Markdown Frontmatter
What this is
MarkdownFrontmatter is a serialization of an RDF directed labeled graph.
The mathematical invariant comes from the RDF data model (W3C 2004; Cyganiak, Wood, Lanthaler 2014). RDF (Resource Description Framework) represents knowledge as a directed labeled graph G = (V, E) where:
- V is a set of nodes — IRIs (named resources) or literals (typed values)
- E is a set of directed labeled edges — triples (subject, predicate, object) where subject ∈ IRIs, predicate ∈ IRIs, object ∈ IRIs ∪ Literals
A YAML frontmatter block is a serialization of the RDF triples for one subject node. Each .md file is a subject IRI; each frontmatter key is a predicate IRI; each frontmatter value is the object — an IRI if it references a known entity id, a typed literal otherwise. The complete set of all frontmatter blocks in the corpus is a serialization of the full RDF graph over the corpus.
This encoding requires no separate .ttl data files: the graph is distributed across the frontmatter of the entity files themselves.
Frontmatter-to-graph conversion
- Subject IRI: derived from the entity’s
idfield using the repository’s base namespace (<repo:{id}>) - Predicate IRI: each frontmatter key maps to
<repo:{key}> - Object: IRI if value matches a known entity
id; typed literal otherwise - Structured values: YAML lists under a key produce one triple per list item, or blank nodes with sub-triples for nested structure
SHACL validation
SHACL (Shapes Constraint Language; W3C 2017) is a constraint language over RDF graphs. A SHACL shape is a formula in a restricted fragment of first-order logic that targets a subset of nodes and states properties they must satisfy. The constraint language is decidable and polynomially tractable for the core fragment.
One SHACL shape file per predicate lives at shacl/{predicate-id}.ttl. Each shape uses sh:targetSubjectsOf :{predicate-id} to target every node carrying that predicate. The shapes applicable to a given node are exactly those for the predicates in its frontmatter — the node selects its own applicable constraints.

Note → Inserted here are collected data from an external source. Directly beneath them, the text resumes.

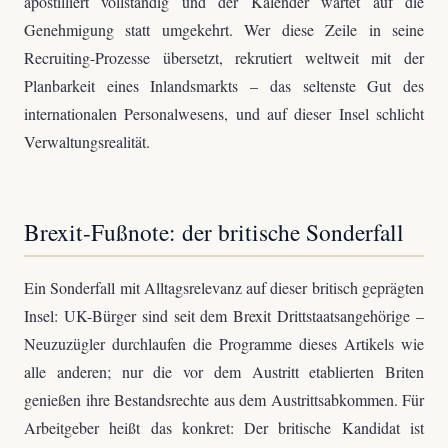
apostilliert vollständig und der Kalender wartet auf die
Genehmigung statt umgekehrt. Wer diese Zeile in seine
Recruiting-Prozesse übersetzt, rekrutiert weltweit mit der
Planbarkeit eines Inlandsmarkts – das seltenste Gut des
internationalen Personalwesens, und auf dieser Insel schlicht
Verwaltungsrealität.
Brexit-Fußnote: der britische Sonderfall
Ein Sonderfall mit Alltagsrelevanz auf dieser britisch geprägten
Insel: UK-Bürger sind seit dem Brexit Drittstaatsangehörige –
Neuzuzügler durchlaufen die Programme dieses Artikels wie
alle anderen; nur die vor dem Austritt etablierten Briten
genießen ihre Bestandsrechte aus dem Austrittsabkommen. Für
Arbeitgeber heißt das konkret: Der britische Kandidat ist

shacl/id.ttl targets every node (every node has id) and states universal constraints: description is required, id is a kebab-case string, filename matches. Every other shape adds constraints specific to one predicate.
Validation pipeline
- Parse the entity file’s YAML frontmatter
- Convert to an in-memory
rdflib.Graph(no disk write) - For each frontmatter key, load
shacl/{key}.ttlif it exists - Merge the applicable shapes into one shape graph
- Call
pyshacl.validate(data_graph, shacl_graph=shapes) - Fail if
conformsis False; return the violation report
Cross-file queries load multiple entity files, merge their frontmatter graphs into one in-memory graph, and run SPARQL against the merged graph.
Open questions
- Whether the graph should be materialized to disk (as Turtle or JSON-LD) for use by external tools, or kept in-memory only.
- Whether SHACL shapes cover all currently used frontmatter predicates, or whether there are unvalidated predicates in the wild.